From: Dave Chinner <david@fromorbit.com>
To: Al Viro <viro@ZenIV.linux.org.uk>
Cc: Dave Jones <davej@codemonkey.org.uk>,
"Darrick J. Wong" <darrick.wong@oracle.com>,
Linux Kernel <linux-kernel@vger.kernel.org>,
linux-xfs@vger.kernel.org
Subject: Re: iov_iter_pipe warning.
Date: Tue, 12 Sep 2017 16:02:14 +1000 [thread overview]
Message-ID: <20170912060214.GS17782@dastard> (raw)

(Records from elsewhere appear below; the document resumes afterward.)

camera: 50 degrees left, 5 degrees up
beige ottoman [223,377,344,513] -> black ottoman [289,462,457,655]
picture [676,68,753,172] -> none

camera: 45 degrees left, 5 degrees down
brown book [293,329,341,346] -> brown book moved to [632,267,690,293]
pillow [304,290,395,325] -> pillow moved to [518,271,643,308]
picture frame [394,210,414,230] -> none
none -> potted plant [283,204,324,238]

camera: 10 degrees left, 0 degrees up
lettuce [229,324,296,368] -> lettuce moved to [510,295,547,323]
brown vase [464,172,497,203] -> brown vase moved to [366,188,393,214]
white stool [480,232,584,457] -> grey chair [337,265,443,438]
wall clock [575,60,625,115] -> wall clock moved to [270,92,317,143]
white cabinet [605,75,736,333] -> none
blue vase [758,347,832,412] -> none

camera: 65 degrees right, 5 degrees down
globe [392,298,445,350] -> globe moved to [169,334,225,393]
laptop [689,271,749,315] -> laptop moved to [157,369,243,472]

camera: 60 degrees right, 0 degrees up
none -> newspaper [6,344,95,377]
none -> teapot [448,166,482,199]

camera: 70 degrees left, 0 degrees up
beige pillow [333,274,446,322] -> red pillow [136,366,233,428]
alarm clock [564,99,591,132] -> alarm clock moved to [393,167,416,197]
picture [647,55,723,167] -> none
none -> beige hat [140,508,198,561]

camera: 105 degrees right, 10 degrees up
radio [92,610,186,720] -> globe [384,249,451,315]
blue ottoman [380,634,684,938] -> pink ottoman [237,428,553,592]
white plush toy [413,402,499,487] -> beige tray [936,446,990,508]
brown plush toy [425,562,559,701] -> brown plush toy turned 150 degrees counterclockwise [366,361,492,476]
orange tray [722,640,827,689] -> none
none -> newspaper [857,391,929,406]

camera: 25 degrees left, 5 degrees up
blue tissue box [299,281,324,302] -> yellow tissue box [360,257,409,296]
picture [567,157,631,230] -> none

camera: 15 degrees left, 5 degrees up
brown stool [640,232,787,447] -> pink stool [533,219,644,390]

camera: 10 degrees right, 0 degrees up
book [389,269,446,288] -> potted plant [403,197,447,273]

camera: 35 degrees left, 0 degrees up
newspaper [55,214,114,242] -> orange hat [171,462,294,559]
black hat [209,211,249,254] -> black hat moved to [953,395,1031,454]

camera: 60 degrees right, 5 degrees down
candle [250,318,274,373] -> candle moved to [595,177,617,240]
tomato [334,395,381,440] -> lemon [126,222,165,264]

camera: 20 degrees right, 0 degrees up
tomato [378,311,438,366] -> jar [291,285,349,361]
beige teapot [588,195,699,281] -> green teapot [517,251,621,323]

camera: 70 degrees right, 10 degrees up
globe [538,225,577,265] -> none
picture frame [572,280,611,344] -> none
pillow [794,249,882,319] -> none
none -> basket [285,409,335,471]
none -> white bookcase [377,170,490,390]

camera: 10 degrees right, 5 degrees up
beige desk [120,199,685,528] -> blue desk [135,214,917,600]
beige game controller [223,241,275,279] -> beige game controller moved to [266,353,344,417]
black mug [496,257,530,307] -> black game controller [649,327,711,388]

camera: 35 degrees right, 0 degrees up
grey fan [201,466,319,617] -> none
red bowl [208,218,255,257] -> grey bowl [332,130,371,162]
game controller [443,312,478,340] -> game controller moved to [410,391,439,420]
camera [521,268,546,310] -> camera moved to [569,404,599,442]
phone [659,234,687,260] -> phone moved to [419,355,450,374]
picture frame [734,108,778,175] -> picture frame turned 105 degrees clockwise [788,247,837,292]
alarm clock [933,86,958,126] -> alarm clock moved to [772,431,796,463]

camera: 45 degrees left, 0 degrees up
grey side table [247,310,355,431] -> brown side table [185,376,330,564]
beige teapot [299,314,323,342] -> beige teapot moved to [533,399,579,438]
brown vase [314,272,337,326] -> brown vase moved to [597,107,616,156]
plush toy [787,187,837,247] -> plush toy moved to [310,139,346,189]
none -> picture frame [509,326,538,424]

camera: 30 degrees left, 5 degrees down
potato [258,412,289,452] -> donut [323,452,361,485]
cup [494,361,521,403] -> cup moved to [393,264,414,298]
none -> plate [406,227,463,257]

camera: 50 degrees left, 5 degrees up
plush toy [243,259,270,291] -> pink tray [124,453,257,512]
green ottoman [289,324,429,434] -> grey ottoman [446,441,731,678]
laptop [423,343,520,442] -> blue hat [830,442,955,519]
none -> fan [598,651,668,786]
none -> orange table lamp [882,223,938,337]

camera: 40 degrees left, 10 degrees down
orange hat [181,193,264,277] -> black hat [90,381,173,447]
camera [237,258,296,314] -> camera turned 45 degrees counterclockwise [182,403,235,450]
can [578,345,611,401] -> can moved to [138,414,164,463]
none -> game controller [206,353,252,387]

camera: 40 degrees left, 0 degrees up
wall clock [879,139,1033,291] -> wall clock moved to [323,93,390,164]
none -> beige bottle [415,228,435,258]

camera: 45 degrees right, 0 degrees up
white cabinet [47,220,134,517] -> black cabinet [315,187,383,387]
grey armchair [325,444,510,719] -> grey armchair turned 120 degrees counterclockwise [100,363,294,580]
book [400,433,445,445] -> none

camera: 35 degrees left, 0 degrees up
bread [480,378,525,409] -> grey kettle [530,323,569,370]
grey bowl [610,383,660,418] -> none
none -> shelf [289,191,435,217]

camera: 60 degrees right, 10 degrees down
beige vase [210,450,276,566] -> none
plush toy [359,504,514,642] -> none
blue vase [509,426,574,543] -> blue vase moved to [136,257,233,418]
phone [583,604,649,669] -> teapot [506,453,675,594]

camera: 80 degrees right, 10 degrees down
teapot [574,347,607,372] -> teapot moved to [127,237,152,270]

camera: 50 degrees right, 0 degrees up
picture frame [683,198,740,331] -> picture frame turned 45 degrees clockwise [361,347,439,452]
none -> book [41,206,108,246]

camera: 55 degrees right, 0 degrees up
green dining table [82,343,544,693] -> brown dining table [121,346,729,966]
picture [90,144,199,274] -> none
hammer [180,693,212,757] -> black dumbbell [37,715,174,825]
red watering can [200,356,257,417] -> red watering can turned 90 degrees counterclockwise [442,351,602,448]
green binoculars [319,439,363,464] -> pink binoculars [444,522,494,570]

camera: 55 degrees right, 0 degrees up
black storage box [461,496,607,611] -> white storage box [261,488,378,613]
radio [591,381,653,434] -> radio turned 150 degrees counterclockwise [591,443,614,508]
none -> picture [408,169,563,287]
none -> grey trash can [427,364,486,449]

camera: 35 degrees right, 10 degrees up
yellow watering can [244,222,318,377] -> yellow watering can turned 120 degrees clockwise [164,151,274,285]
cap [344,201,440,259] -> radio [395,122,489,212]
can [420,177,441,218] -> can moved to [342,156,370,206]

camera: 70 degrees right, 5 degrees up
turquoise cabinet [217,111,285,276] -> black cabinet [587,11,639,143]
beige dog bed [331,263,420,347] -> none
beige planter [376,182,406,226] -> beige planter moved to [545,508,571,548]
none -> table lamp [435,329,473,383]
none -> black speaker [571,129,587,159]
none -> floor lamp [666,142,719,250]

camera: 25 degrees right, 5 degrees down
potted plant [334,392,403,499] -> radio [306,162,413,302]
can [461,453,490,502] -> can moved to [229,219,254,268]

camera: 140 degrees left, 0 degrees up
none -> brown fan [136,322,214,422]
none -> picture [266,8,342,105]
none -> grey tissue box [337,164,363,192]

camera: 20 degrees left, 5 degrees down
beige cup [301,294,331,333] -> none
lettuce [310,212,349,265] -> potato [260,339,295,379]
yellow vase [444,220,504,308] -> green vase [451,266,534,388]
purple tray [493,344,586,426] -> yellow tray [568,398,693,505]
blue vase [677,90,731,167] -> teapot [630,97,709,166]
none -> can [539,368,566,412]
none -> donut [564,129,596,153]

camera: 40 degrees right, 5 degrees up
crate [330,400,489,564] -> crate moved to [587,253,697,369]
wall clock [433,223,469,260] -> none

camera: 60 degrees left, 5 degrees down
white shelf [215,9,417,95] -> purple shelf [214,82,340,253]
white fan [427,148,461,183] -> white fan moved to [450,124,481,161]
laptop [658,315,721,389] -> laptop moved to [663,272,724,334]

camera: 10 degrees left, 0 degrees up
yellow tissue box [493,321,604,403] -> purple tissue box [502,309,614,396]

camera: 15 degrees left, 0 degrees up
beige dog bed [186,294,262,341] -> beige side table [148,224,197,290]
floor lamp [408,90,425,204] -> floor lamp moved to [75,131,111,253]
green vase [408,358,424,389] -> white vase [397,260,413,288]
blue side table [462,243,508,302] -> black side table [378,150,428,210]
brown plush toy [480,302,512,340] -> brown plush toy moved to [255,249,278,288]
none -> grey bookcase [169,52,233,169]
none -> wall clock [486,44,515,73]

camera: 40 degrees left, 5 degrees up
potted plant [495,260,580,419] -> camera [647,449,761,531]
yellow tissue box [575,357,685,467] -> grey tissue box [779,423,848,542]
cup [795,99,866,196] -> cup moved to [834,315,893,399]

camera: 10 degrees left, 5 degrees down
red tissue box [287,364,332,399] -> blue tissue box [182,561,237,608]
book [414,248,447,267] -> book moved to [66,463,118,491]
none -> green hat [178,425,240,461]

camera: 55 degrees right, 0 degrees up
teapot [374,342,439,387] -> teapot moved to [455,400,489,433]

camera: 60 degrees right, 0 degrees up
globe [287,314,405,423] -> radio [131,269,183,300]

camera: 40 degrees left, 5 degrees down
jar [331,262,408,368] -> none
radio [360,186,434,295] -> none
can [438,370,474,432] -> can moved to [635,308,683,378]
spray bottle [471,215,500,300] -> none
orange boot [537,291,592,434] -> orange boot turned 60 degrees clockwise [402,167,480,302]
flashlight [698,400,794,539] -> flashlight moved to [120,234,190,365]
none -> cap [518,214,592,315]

In-Reply-To: <20170911200713.GK5426@ZenIV.linux.org.uk>
On Mon, Sep 11, 2017 at 09:07:13PM +0100, Al Viro wrote:
> On Mon, Sep 11, 2017 at 04:44:40PM +1000, Dave Chinner wrote:
>
> > > iov_iter_get_pages() for pipe-backed destination does page allocation
> > > and inserts freshly allocated pages into pipe.
> >
> > Oh, it's hidden more layers down than the code implied I needed to
> > look.
> >
> > i.e. there's no obvious clue in the function names that there is
> > allocation happening in these paths (get_pipe_pages ->
> > __get_pipe_pages -> push_pipe -> page allocation). The function
> > names imply it's getting a reference to pages (like
> > (get_user_pages()) and the fact it does allocation is inconsistent
> > with it's naming. Worse, when push_pipe() fails to allocate pages,
> > the error __get_pipe_pages() returns is -EFAULT, which further hides
> > the fact push_pipe() does memory allocation that can fail....
> >
> > And then there's the companion interface that implies page
> > allocation: pipe_get_pages_alloc(). Which brings me back to there
> > being no obvious clue while reading the code from the top down that
> > pages are being allocated in push_pipe()....
> >
> > Comments and documentation for this code would help, but I can't
> > find any of that, either. Hence I assumed naming followed familiar
> > patterns and so mistook these interfaces being one that does page
> > allocation and the other for getting references to pre-existing
> > pages.....
>
> _NONE_ of those is a public interface - they are all static, to start
> with.
It still requires comments to explain *why* the code is doing what
it's doing. You wrote the code, the whole explaination of it is in
your head. I can't see any of that, so when I read the code I sit
there thinking "why the fuck is it doing this?" because there's no
explanations of the WTF? moments in the code...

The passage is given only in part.